== Okuma parçası ==

+ + +

• İstanbul 15 °C
  • Ankara 16 °C

D. Mehmet Doğan: Milletimiz 1950 ruhuna sadık kaldı

D. Mehmet  Doğan: Milletimiz 1950 ruhuna sadık kaldı
Arıcan: “Demokrasimiz geçmişte sıkıntılı süreçlerden geçti. Ancak gelinen bugün ki nokta oldukça sevindirici. 14 ve 28 Mayıs tarihlerinde önemli bir seçim süreci yaşadık.

Halkımız yüksek bir katılımla sandığa gitti, oyunu kullandı ve çıkan sonuca saygı gösterdi. Aslında bir demokrasi şöleni yaşadık.”

Ankara Sosyal Bilimler Üniversitesi; Şehir ve üniversite işbirliği çerçevesinde kamu kurumları ve özel sektör kuruluşlarıyla işbirliği yaparak; Din, dil, tarih, aile, kültür, sanat, edebiyat ve düşünce dünyamız başta olmak üzere günümüzün sosyal olaylarıyla ilgili ulusal ve uluslararası konferans, çalıştay, söyleşi, seminerler düzenleyerek, akademik dünyaya katkılar sağlamaya devam ediyor.

Türk siyasetinin önemli isimlerinden merhum Başbakan Adnan Menderes ve Cumhuriyetimizin 100 yılında demokrasimizin konuşulduğu panel ASBÜ’de yapıldı.

TYB kurucu ve şeref Başkanı D. Mehmet Doğan,  yazar Ercan Yıldırım, ASBÜ SBF Dekanı Prof. Dr. Mehmet Âkif Kireççi’nin konuşmacı olduğu programı Dr. Gazi Doğan yönetti.

2-111.jpg

 

-Arıcan: Milletimiz bütün dünyaya demokrasi dersi verdi

Panelin açılışında bir konuşma yapan ASBÜ Rektörü Türkiye Yazarlar Birliği Genel Başkanı Prof. Dr. Musa Kazım Arıcan, “100. Yılına geldiğimiz Cumhuriyetimizin demokrasi hikâyesi çok acılarla dolu, çok bedeller ödenen bir tarih. Demokratikleşme sürecinde en önemli aktörlerden bir tanesi merhum Adnan Menderes. Çok partili sisteme geçişte gösterdiği mücadele daha Cumhuriyet Halk Partisi’nde milletvekili iken toprak reformuna gösterdiği tepki dolayısıyla ihraç edilmesi manidardır. Demokrat Parti'nin kuruluşu iktidara gelişi çok partili sistem ve demokrasi adına14 Mayıs bir dönüm noktasıdır. Demokrasimiz  bir çok kez darbelere maruz kaldı, en acı, en dramatik olanlarından biri de; Hepimizin çok aşikar olarak yaşadığı 15 Temmuz 2016 hain darbe girişimidir.”

+ + +

== Kayıtlı öğeler ==
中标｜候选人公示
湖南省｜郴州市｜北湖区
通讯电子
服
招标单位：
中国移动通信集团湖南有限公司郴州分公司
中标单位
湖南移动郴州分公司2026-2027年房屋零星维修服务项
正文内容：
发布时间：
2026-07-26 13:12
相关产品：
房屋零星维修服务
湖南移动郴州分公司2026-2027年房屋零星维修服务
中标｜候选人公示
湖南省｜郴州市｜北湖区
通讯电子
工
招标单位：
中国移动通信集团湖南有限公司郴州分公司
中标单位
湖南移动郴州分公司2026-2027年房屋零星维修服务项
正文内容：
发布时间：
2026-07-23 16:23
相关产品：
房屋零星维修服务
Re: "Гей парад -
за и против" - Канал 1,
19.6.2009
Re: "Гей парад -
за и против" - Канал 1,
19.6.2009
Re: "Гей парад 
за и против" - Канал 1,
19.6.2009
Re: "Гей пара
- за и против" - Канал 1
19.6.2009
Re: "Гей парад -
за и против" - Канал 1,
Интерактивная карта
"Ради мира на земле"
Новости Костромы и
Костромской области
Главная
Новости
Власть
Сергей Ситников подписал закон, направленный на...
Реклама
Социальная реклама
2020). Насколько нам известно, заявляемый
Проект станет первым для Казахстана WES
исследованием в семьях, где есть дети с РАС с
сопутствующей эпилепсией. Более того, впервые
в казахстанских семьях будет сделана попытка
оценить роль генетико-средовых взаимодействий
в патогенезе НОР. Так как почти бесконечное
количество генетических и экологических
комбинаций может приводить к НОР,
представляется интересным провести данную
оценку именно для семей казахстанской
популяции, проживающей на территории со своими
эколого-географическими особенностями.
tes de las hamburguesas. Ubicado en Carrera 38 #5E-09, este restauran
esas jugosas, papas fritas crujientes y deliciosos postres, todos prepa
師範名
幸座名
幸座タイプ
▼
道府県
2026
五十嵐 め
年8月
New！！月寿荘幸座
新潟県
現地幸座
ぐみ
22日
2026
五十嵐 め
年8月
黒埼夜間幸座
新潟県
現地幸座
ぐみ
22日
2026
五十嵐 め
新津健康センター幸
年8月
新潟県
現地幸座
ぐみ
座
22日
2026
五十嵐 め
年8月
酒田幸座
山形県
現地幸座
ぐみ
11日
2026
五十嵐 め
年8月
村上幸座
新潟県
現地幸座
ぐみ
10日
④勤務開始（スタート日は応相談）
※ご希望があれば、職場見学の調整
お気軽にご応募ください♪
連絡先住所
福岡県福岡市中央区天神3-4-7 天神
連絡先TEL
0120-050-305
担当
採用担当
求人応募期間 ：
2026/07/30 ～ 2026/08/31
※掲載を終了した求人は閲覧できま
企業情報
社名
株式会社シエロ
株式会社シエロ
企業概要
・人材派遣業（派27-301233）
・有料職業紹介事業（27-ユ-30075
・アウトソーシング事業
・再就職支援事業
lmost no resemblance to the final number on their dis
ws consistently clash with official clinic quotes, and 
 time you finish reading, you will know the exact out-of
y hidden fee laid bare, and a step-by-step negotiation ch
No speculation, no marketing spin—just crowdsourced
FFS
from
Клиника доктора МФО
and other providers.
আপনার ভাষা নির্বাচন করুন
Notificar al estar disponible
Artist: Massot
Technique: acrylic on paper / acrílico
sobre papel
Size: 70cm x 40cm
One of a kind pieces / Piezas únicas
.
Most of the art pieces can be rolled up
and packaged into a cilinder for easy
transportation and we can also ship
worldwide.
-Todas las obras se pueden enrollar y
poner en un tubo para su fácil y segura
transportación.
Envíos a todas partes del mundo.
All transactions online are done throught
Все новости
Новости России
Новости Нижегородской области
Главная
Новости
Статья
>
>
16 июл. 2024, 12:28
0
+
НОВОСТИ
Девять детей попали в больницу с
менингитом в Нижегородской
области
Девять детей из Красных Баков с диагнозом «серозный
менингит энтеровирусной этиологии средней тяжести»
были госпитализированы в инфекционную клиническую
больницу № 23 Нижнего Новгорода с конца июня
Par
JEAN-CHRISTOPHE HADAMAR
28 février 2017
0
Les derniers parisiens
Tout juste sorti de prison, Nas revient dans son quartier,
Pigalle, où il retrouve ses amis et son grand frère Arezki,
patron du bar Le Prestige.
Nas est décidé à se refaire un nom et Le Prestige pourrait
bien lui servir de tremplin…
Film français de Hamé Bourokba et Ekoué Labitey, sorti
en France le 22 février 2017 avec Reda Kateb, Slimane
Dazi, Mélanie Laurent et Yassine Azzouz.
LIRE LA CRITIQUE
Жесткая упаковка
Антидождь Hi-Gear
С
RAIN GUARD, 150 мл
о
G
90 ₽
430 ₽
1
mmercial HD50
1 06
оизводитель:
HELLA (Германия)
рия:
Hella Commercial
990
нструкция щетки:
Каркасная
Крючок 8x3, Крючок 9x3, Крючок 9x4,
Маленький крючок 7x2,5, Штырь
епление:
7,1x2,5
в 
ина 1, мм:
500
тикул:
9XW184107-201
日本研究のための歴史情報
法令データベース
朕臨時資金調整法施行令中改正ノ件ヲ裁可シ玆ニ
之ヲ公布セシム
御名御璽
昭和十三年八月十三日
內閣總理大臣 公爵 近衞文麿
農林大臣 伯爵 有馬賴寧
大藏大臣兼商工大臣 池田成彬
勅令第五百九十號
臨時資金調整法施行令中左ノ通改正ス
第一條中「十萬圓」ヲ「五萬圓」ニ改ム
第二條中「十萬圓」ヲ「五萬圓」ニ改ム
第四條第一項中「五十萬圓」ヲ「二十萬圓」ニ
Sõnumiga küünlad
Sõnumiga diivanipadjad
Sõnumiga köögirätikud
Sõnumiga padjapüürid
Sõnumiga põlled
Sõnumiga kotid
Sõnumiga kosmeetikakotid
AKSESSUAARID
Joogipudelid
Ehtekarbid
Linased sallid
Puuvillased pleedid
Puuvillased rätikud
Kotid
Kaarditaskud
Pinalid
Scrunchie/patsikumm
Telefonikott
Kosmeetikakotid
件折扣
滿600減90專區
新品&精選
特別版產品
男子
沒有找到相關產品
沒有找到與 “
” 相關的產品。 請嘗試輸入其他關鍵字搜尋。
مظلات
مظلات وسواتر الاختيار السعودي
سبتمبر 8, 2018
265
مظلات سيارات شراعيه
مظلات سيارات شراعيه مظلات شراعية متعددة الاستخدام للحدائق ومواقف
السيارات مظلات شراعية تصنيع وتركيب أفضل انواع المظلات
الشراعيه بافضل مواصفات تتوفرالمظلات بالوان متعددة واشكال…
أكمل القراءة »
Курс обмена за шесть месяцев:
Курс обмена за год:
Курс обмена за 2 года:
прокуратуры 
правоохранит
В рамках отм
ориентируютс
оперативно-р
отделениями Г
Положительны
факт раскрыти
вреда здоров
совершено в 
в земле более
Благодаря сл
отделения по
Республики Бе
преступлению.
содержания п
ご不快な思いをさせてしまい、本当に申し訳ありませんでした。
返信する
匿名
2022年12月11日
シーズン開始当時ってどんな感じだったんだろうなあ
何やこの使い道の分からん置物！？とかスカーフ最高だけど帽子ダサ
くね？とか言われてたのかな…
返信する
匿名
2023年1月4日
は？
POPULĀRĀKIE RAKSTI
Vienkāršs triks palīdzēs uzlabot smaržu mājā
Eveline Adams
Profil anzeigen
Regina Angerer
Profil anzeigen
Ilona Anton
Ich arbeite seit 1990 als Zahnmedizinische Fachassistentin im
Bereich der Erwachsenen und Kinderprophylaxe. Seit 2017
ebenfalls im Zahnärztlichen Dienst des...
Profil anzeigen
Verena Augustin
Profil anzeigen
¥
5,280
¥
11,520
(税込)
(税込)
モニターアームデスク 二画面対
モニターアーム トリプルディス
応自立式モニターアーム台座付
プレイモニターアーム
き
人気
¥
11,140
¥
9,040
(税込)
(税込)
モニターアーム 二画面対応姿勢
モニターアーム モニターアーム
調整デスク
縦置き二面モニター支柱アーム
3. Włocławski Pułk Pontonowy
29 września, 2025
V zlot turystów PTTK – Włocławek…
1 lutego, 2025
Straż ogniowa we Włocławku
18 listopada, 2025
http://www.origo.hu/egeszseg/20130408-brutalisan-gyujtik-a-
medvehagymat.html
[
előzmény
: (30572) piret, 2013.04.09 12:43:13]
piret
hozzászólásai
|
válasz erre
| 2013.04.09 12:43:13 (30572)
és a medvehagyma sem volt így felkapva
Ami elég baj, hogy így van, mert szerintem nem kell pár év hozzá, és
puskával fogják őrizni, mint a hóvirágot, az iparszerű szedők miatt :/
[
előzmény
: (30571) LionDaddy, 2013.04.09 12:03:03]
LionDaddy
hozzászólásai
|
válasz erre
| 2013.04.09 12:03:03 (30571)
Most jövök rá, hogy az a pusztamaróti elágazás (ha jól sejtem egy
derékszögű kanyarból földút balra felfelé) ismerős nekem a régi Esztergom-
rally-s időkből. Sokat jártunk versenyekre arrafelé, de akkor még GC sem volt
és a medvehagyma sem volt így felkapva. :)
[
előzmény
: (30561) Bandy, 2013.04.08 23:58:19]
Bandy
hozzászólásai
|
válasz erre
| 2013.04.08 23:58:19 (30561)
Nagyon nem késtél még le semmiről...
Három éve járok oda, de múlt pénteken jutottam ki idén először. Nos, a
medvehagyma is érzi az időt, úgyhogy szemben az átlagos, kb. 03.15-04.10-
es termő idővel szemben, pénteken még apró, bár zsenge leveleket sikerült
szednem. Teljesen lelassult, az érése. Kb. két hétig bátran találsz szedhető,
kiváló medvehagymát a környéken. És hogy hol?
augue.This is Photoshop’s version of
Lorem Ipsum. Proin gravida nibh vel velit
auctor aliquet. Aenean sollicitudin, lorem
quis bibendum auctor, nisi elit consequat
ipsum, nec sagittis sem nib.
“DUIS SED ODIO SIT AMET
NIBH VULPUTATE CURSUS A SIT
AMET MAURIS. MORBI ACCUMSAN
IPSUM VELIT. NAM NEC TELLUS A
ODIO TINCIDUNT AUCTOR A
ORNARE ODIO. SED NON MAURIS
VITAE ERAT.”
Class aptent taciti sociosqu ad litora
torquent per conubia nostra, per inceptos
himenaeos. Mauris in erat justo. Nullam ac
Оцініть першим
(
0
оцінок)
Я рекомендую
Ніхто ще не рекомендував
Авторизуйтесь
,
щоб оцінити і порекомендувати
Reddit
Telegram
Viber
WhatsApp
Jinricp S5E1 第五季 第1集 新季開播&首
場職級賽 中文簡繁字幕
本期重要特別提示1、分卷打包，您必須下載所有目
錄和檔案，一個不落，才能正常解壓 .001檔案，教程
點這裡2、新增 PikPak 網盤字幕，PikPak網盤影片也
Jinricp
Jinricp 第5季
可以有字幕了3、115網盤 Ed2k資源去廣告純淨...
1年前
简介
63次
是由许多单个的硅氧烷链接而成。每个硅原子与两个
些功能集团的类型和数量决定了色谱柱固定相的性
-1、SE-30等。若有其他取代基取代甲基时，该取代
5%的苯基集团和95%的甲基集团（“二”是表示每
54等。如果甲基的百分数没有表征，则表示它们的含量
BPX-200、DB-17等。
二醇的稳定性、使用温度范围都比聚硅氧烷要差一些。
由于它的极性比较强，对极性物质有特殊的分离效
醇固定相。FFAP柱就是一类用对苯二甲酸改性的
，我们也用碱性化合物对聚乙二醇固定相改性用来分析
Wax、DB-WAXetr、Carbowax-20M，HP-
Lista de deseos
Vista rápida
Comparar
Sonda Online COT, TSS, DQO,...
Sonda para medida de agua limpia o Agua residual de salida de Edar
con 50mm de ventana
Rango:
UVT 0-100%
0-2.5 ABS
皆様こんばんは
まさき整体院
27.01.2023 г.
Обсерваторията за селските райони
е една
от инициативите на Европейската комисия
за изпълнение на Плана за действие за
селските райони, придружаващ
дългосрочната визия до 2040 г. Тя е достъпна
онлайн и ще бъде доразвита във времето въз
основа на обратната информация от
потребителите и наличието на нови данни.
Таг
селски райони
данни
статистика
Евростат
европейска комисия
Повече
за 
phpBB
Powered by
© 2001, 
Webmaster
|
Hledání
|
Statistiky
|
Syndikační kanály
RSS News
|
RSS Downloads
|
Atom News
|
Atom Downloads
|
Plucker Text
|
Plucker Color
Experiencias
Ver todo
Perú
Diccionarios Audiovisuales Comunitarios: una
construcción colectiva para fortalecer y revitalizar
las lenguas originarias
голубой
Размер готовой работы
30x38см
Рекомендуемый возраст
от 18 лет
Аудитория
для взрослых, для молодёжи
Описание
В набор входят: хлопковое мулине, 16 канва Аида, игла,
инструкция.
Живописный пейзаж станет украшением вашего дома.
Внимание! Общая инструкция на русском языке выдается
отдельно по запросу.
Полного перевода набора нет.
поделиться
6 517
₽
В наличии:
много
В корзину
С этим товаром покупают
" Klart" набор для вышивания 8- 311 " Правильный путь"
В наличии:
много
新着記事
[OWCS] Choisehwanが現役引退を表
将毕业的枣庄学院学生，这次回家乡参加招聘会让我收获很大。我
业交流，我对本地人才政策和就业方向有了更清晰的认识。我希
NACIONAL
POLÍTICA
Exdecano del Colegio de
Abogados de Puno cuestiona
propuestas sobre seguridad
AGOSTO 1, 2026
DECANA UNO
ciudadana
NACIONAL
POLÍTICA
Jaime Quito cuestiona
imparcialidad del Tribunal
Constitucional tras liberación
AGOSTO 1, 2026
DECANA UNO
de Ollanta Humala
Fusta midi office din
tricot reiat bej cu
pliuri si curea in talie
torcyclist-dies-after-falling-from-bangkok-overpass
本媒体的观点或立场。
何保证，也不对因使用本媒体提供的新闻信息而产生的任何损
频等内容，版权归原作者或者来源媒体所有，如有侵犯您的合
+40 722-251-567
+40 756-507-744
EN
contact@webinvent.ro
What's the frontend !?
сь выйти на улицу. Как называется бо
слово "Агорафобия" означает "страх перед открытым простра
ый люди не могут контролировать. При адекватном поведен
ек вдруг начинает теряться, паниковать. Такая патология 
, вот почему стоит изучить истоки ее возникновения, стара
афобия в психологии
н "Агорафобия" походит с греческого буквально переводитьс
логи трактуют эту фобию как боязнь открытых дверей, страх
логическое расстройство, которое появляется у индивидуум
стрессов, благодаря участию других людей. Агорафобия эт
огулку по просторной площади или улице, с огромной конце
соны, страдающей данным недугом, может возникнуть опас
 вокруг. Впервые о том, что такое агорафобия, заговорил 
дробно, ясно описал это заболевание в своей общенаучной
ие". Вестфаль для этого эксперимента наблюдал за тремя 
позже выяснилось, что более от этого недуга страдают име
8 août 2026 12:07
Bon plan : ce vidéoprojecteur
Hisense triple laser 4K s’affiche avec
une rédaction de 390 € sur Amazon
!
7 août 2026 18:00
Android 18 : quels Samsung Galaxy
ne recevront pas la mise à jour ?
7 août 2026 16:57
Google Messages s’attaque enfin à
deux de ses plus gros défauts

+ + +

== Yönergeler ==
A – Yukarıdaki panel haberine göre şu soruları yanıtlayın; her yanıtı kendi işaretiyle ayrı satıra yazın:
(i) Panel nerede yapıldı?
(ii) Programı kim yönetti?
(iii) Arıcan hangi tarihlerde önemli bir seçim süreci yaşandığını söylüyor?
B – Panel haberinde "Ankara Sosyal Bilimler" ifadesinden "sağlamaya devam ediyor." ifadesine kadar olan bölümü lütfen kelimesi kelimesine aktarın.
C – Aşağıdaki ifadelerin panel haberiyle uyuşup uyuşmadığını evet ya da hayır ile belirtin. Her yanıtın yanına, karara dayanak olan sözleri haberden aynen alıntılayın.
(i) Ercan Yıldırım programın konuşmacılarından biriydi.
(ii) Arıcan'a göre halk seçimlere düşük bir katılım gösterdi.
(iii) D. Mehmet Doğan, TYB'nin kurucu ve şeref başkanıdır.

== Görevlere göre yanıtlar ==
A –
(i) ASBÜ'de.
(ii) Dr. Gazi Doğan.
(iii) 14 ve 28 Mayıs tarihlerinde.

B –
Ankara Sosyal Bilimler Üniversitesi; Şehir ve üniversite işbirliği çerçevesinde kamu kurumları ve özel sektör kuruluşlarıyla işbirliği yaparak; Din, dil, tarih, aile, kültür, sanat, edebiyat ve düşünce dünyamız başta olmak üzere günümüzün sosyal olaylarıyla ilgili ulusal ve uluslararası konferans, çalıştay, söyleşi, seminerler düzenleyerek, akademik dünyaya katkılar sağlamaya devam ediyor.

C –
(i) Evet: "TYB kurucu ve şeref Başkanı D. Mehmet Doğan,  yazar Ercan Yıldırım, ASBÜ SBF Dekanı Prof. Dr. Mehmet Âkif Kireççi’nin konuşmacı olduğu programı"
(ii) Hayır: "Halkımız yüksek bir katılımla sandığa gitti"
(iii) Evet: "TYB kurucu ve şeref Başkanı D. Mehmet Doğan"